INSTRUCTIONS FOR THE TASK
Convert the non-blank lines of the records into a JSON list of strings, one string per line, covering all the records. Omit the picture lines.
(DATASET RECORDS Opens)
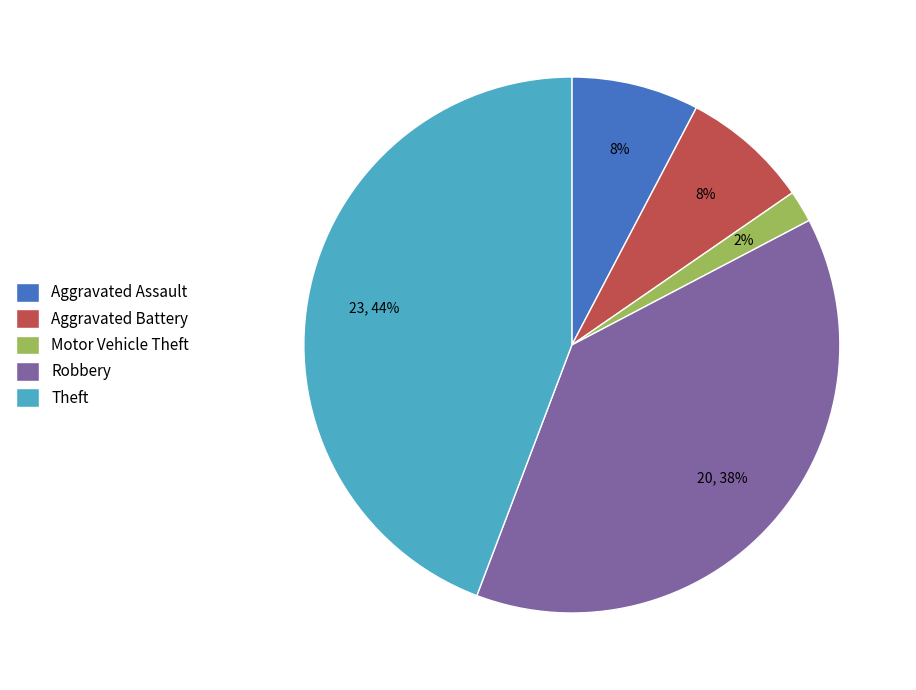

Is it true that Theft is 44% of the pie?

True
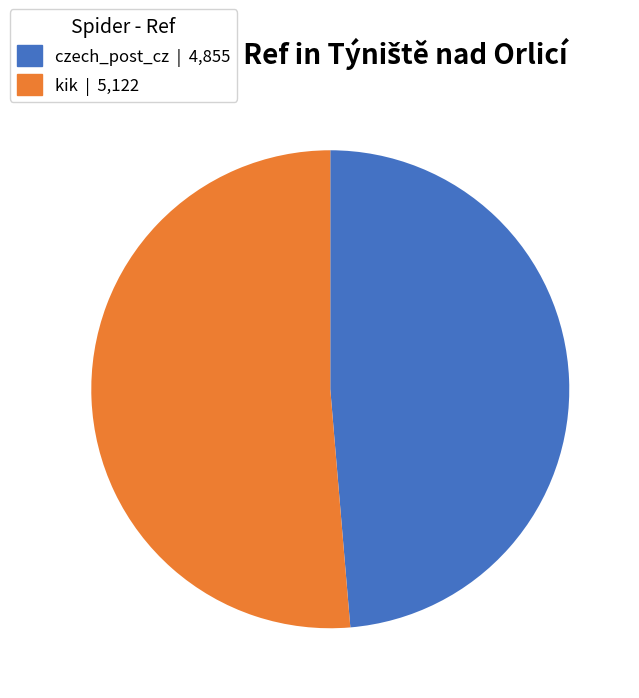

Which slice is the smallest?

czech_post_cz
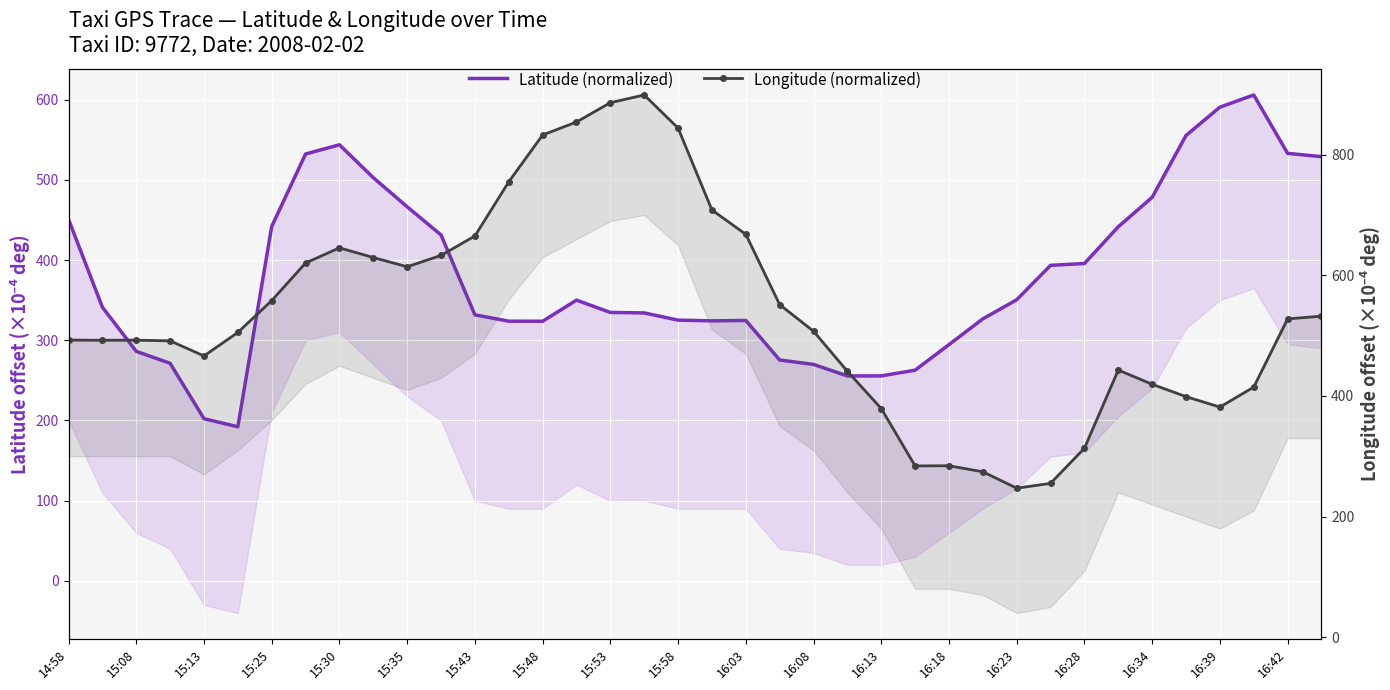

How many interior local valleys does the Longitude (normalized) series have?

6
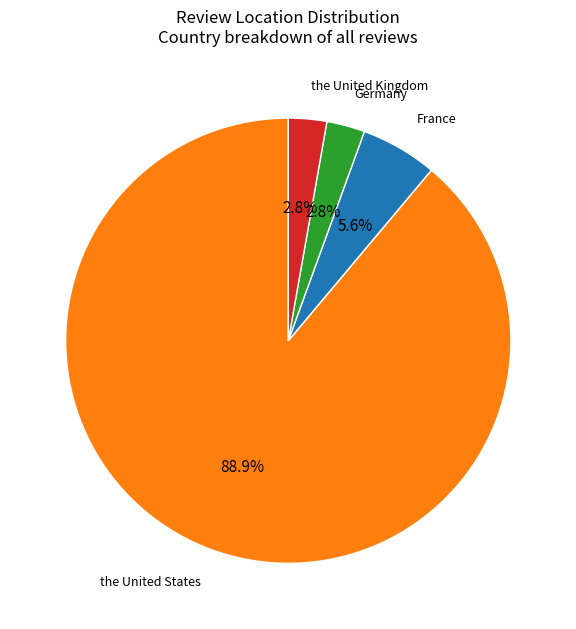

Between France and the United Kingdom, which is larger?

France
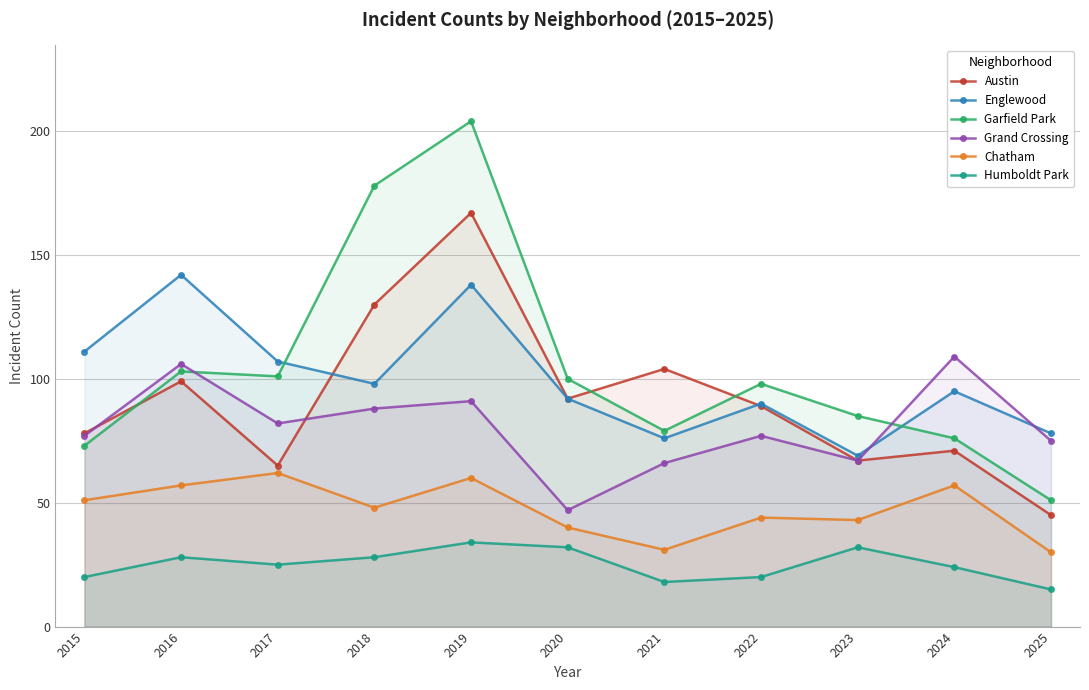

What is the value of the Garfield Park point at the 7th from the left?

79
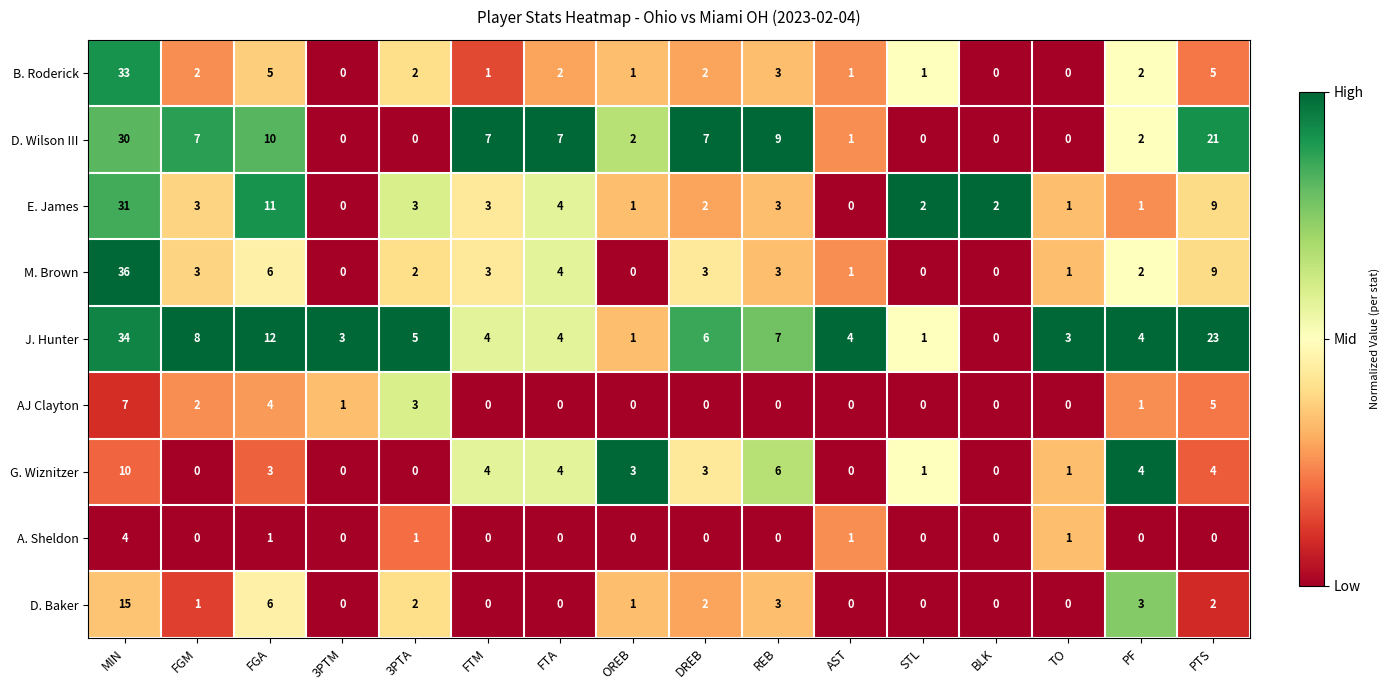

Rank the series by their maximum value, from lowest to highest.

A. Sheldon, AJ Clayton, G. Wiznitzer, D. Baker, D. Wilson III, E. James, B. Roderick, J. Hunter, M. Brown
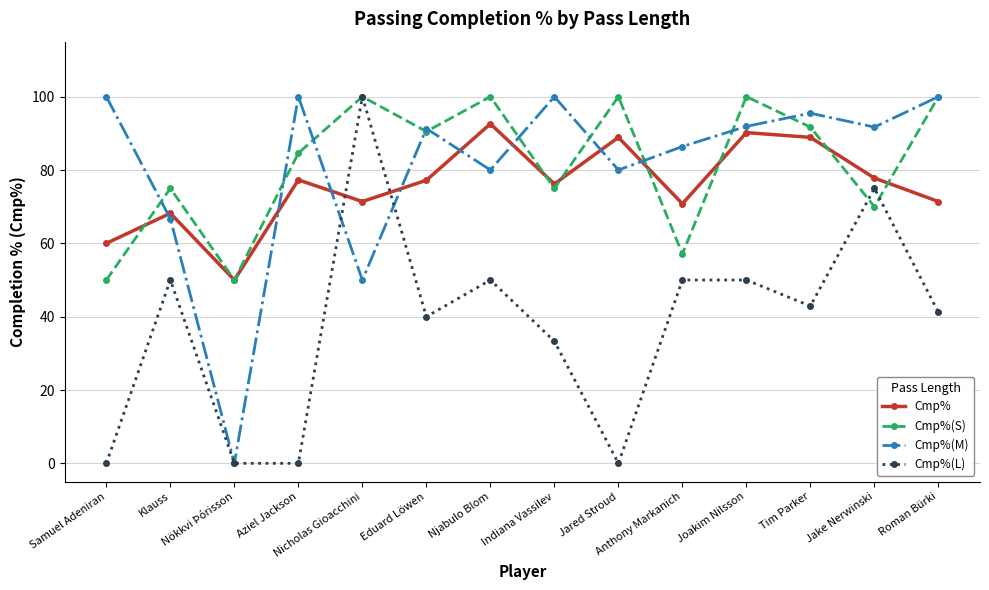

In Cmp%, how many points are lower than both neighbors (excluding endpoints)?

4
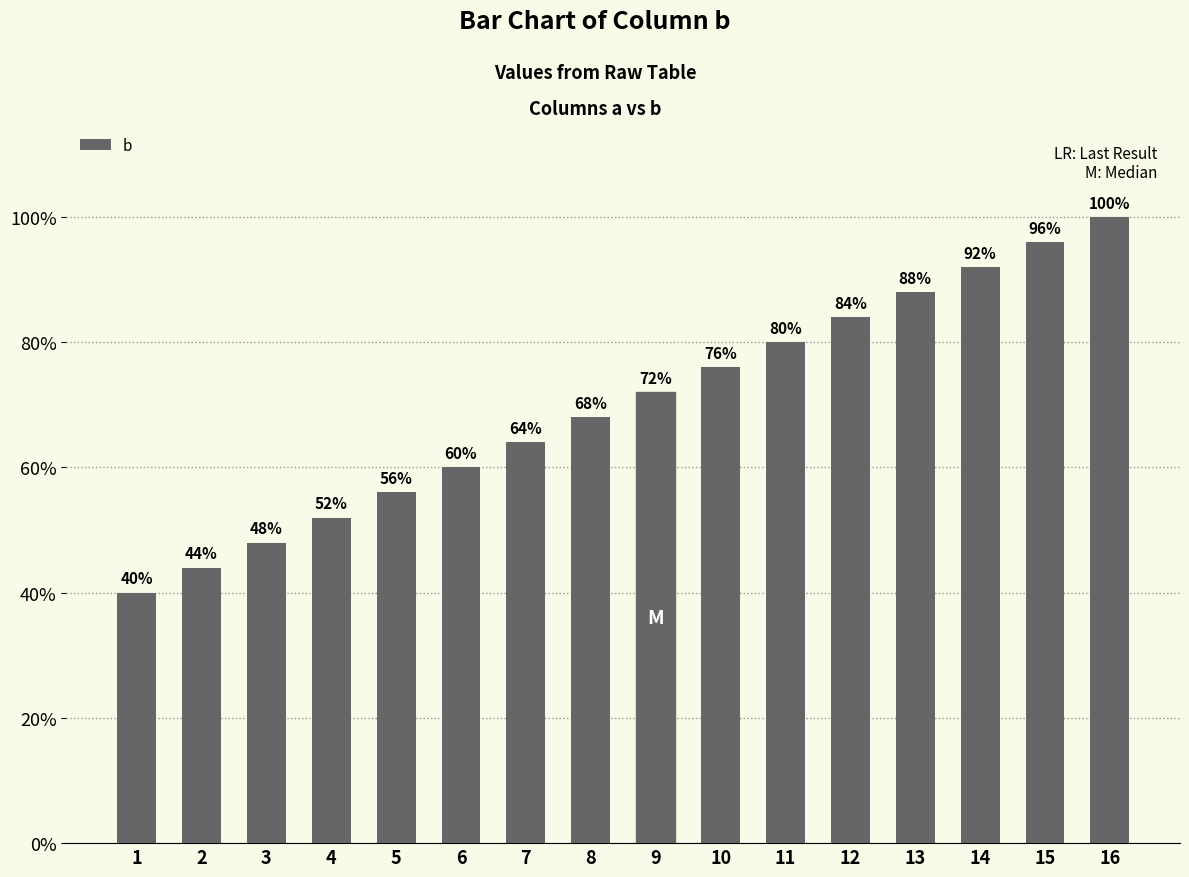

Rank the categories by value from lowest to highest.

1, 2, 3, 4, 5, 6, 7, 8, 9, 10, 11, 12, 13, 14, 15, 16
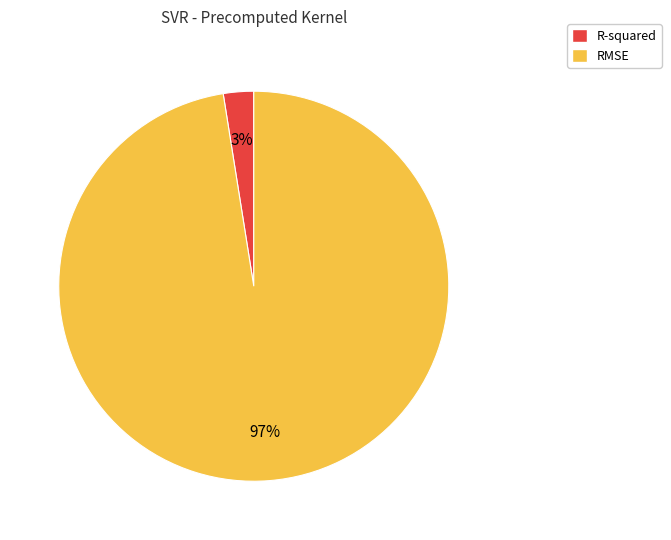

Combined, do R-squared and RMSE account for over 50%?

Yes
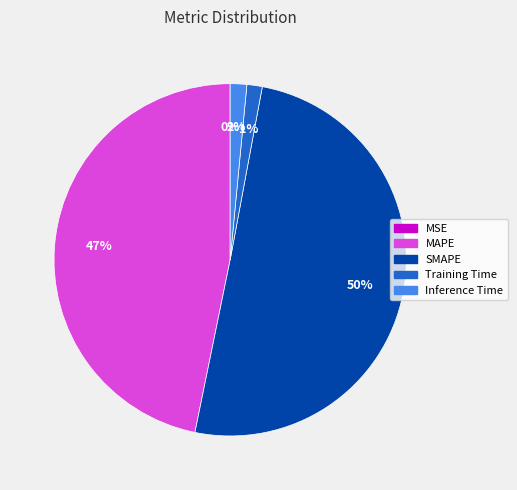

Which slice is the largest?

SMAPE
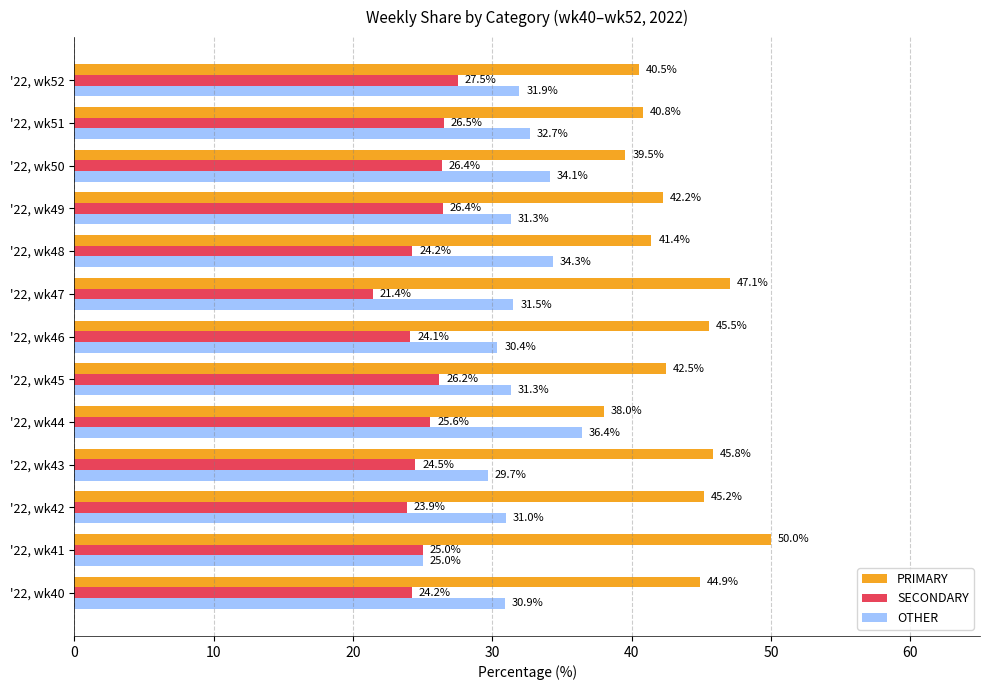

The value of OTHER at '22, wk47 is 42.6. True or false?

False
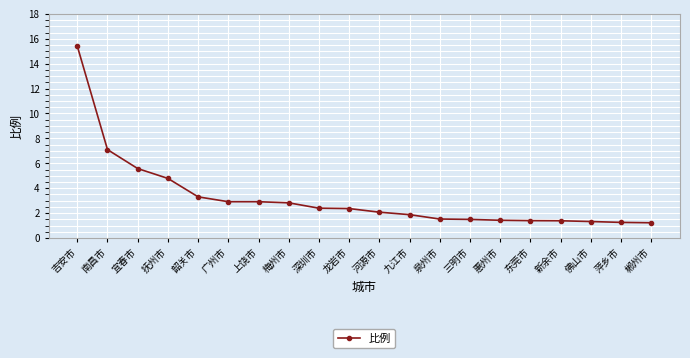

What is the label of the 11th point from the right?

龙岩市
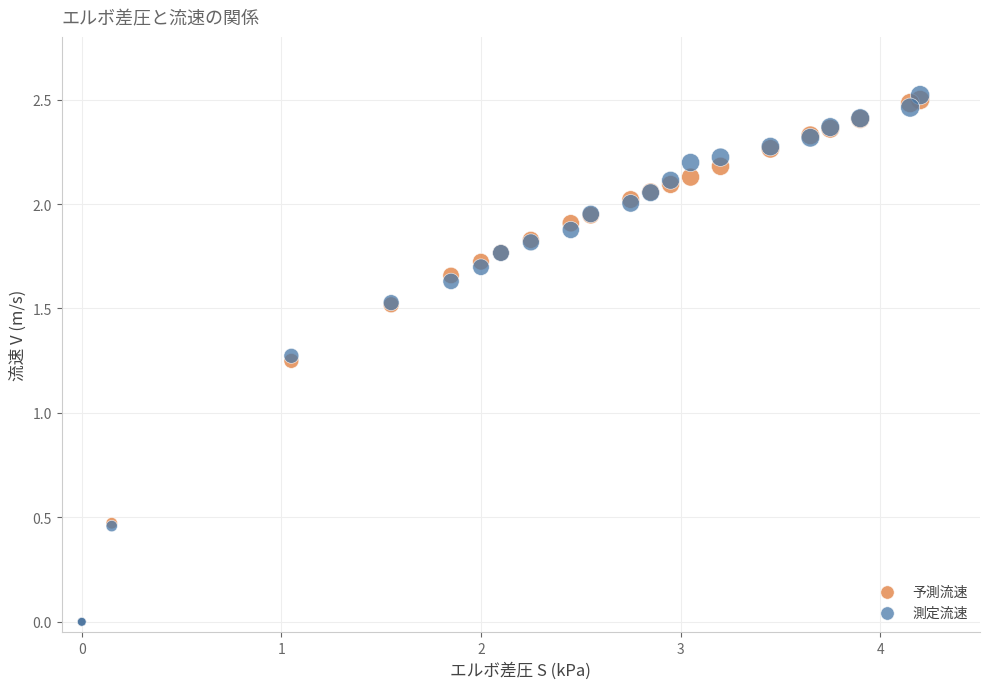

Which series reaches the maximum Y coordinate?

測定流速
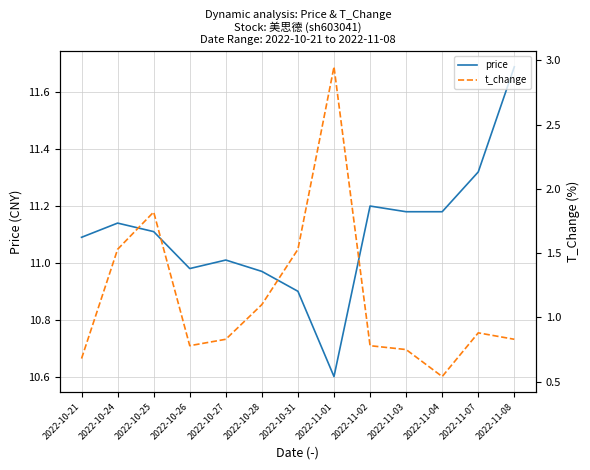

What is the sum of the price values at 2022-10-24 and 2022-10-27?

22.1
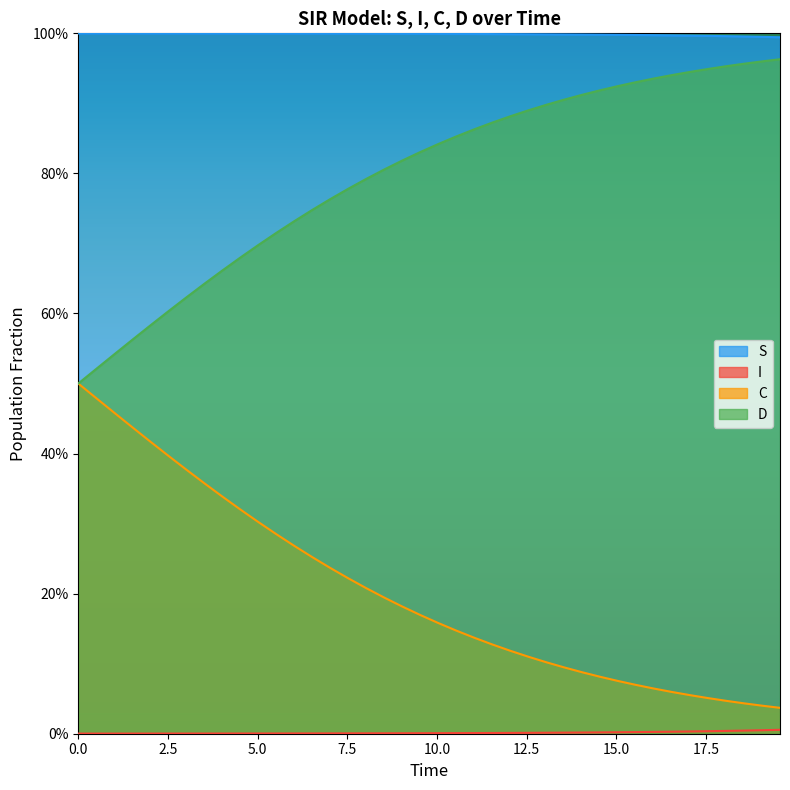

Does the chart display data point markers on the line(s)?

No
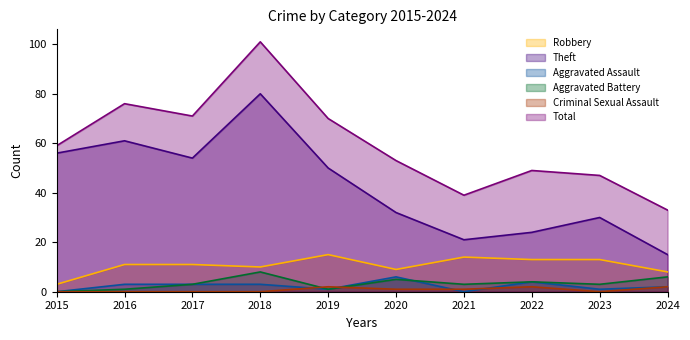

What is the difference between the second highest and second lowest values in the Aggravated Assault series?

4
(DATASET RECORDS Closes)
EXERCISE RESULT
[
  "Is it true that Theft is 44% of the pie?",
  "True",
  "Which slice is the smallest?",
  "czech_post_cz",
  "How many interior local valleys does the Longitude (normalized) series have?",
  "6",
  "Between France and the United Kingdom, which is larger?",
  "France",
  "What is the value of the Garfield Park point at the 7th from the left?",
  "79",
  "Rank the series by their maximum value, from lowest to highest.",
  "A. Sheldon, AJ Clayton, G. Wiznitzer, D. Baker, D. Wilson III, E. James, B. Roderick, J. Hunter, M. Brown",
  "In Cmp%, how many points are lower than both neighbors (excluding endpoints)?",
  "4",
  "Rank the categories by value from lowest to highest.",
  "1, 2, 3, 4, 5, 6, 7, 8, 9, 10, 11, 12, 13, 14, 15, 16",
  "Combined, do R-squared and RMSE account for over 50%?",
  "Yes",
  "Which slice is the largest?",
  "SMAPE",
  "The value of OTHER at '22, wk47 is 42.6. True or false?",
  "False",
  "What is the label of the 11th point from the right?",
  "龙岩市",
  "Which series reaches the maximum Y coordinate?",
  "測定流速",
  "What is the sum of the price values at 2022-10-24 and 2022-10-27?",
  "22.1",
  "Does the chart display data point markers on the line(s)?",
  "No",
  "What is the difference between the second highest and second lowest values in the Aggravated Assault series?",
  "4"
]